Apple’s newly launched MacBook Pro with the new M5 Max chip has already shown up in an early benchmark result, even though the laptops will not begin arriving to customers until March 11. The numbers suggest another step forward in performance, with stronger CPU and GPU scores compared with the previous M4 Max generation.
Early benchmark listings often appear before new hardware officially reaches users, so the results still need confirmation once the devices ship widely. Even so, the data gives an early look at how Apple’s latest high-end silicon performs inside the next 16-inch MacBook Pro.
According to a listing spotted on Geekbench, the M5 Max chip with an 18-core CPU achieved a single-core score of 4,268 and a multi-core score of 29,233. The test reportedly ran on a machine labeled Mac17,7, which corresponds to the upcoming 16-inch MacBook Pro model.
Early performance results
If these numbers hold up in broader testing, the M5 Max will deliver a noticeable jump over the M4 Max used in current MacBook Pro models. The gains appear in both single-core and multi-core performance.
Key benchmark comparisons include:
- 16-inch MacBook Pro with M5 Max (18-core CPU): 29,233 multi-core
- Mac Studio with M3 Ultra (32-core CPU): 27,726 multi-core average
- Mac Studio with M4 Max (16-core CPU): 26,166 multi-core average
- 16-inch MacBook Pro with M4 Max (16-core CPU): 25,702 multi-core average
The results indicate that the M5 Max runs about 9 percent faster in single-core performance and around 13 to 15 percent faster in multi-core performance compared with the M4 Max.
GPU and graphics performance
Graphics scores also show a great improvement. The benchmark lists a Metal score as high as 232,718 for the M5 Max with a 40-core GPU.
That result sits slightly below the top configuration of the M3 Ultra in the Mac Studio, which averages around 245,053 in Metal tests.
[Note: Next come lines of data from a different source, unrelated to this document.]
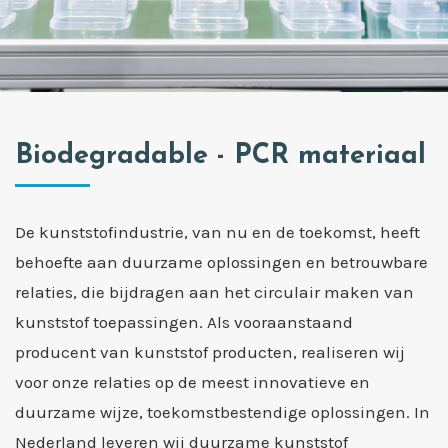
Biodegradable - PCR materiaal
De kunststofindustrie, van nu en de toekomst, heeft
behoefte aan duurzame oplossingen en betrouwbare
relaties, die bijdragen aan het circulair maken van
kunststof toepassingen. Als vooraanstaand
producent van kunststof producten, realiseren wij
voor onze relaties op de meest innovatieve en
duurzame wijze, toekomstbestendige oplossingen. In
Nederland leveren wij duurzame kunststof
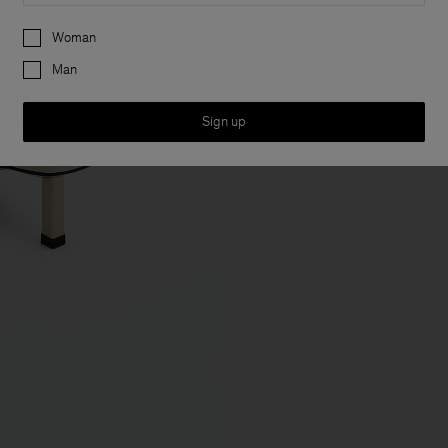
Preferences
Woman
Man
Sign up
However, it still lands more than 20 percent ahead of the highest M4 Max GPU results, which average around 191,600.
These early results suggest that the M5 Max delivers stronger CPU and GPU performance while keeping Apple’s yearly upgrade pace consistent.
Apple already opened pre-orders for MacBook Pro models with M5 Pro and M5 Max chips, and the first units will begin shipping to customers on March 11.